**WHAT YOU HAVE TO DO**
Can you edit the records below so that "inspection round" becomes "patrol" wherever it appears, leaving everything else unchanged?

**ENTRIES SUPPLIED**
* * * *

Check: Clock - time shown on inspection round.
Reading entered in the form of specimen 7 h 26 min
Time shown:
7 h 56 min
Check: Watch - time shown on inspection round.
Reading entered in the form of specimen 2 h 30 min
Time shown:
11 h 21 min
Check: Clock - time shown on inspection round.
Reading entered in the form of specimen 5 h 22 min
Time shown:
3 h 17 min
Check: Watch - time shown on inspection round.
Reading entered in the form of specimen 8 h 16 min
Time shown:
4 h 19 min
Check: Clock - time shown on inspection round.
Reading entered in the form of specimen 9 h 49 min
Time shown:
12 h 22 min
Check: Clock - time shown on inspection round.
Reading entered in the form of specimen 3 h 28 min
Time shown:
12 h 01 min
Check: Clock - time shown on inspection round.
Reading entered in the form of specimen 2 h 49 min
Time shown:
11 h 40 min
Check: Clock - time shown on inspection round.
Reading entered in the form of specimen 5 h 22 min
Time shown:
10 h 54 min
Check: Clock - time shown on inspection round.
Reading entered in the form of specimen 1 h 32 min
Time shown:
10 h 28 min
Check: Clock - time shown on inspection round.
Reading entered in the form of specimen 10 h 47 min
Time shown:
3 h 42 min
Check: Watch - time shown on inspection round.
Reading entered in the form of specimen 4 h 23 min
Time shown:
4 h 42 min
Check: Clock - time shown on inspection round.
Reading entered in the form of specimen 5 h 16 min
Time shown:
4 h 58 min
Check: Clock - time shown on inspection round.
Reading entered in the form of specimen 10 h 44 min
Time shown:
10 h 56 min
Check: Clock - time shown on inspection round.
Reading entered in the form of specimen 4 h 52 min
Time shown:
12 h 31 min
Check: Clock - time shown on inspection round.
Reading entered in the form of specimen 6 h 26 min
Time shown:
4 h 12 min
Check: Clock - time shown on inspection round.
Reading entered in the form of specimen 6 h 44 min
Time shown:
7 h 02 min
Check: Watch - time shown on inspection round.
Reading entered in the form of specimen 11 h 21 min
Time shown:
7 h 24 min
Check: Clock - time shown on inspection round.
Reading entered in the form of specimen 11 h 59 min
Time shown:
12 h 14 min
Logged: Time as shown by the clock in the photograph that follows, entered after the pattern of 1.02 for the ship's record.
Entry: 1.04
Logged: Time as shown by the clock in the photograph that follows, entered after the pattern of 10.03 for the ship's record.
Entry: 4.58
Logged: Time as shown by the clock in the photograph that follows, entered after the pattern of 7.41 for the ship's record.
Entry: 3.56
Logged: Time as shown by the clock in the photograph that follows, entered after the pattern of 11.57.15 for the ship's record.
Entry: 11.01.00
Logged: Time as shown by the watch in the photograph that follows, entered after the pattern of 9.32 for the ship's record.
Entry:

* * * *

**TASK RESULT**
Check: Clock - time shown on patrol.
Reading entered in the form of specimen 7 h 26 min
Time shown:
7 h 56 min
Check: Watch - time shown on patrol.
Reading entered in the form of specimen 2 h 30 min
Time shown:
11 h 21 min
Check: Clock - time shown on patrol.
Reading entered in the form of specimen 5 h 22 min
Time shown:
3 h 17 min
Check: Watch - time shown on patrol.
Reading entered in the form of specimen 8 h 16 min
Time shown:
4 h 19 min
Check: Clock - time shown on patrol.
Reading entered in the form of specimen 9 h 49 min
Time shown:
12 h 22 min
Check: Clock - time shown on patrol.
Reading entered in the form of specimen 3 h 28 min
Time shown:
12 h 01 min
Check: Clock - time shown on patrol.
Reading entered in the form of specimen 2 h 49 min
Time shown:
11 h 40 min
Check: Clock - time shown on patrol.
Reading entered in the form of specimen 5 h 22 min
Time shown:
10 h 54 min
Check: Clock - time shown on patrol.
Reading entered in the form of specimen 1 h 32 min
Time shown:
10 h 28 min
Check: Clock - time shown on patrol.
Reading entered in the form of specimen 10 h 47 min
Time shown:
3 h 42 min
Check: Watch - time shown on patrol.
Reading entered in the form of specimen 4 h 23 min
Time shown:
4 h 42 min
Check: Clock - time shown on patrol.
Reading entered in the form of specimen 5 h 16 min
Time shown:
4 h 58 min
Check: Clock - time shown on patrol.
Reading entered in the form of specimen 10 h 44 min
Time shown:
10 h 56 min
Check: Clock - time shown on patrol.
Reading entered in the form of specimen 4 h 52 min
Time shown:
12 h 31 min
Check: Clock - time shown on patrol.
Reading entered in the form of specimen 6 h 26 min
Time shown:
4 h 12 min
Check: Clock - time shown on patrol.
Reading entered in the form of specimen 6 h 44 min
Time shown:
7 h 02 min
Check: Watch - time shown on patrol.
Reading entered in the form of specimen 11 h 21 min
Time shown:
7 h 24 min
Check: Clock - time shown on patrol.
Reading entered in the form of specimen 11 h 59 min
Time shown:
12 h 14 min
Logged: Time as shown by the clock in the photograph that follows, entered after the pattern of 1.02 for the ship's record.
Entry: 1.04
Logged: Time as shown by the clock in the photograph that follows, entered after the pattern of 10.03 for the ship's record.
Entry: 4.58
Logged: Time as shown by the clock in the photograph that follows, entered after the pattern of 7.41 for the ship's record.
Entry: 3.56
Logged: Time as shown by the clock in the photograph that follows, entered after the pattern of 11.57.15 for the ship's record.
Entry: 11.01.00
Logged: Time as shown by the watch in the photograph that follows, entered after the pattern of 9.32 for the ship's record.
Entry:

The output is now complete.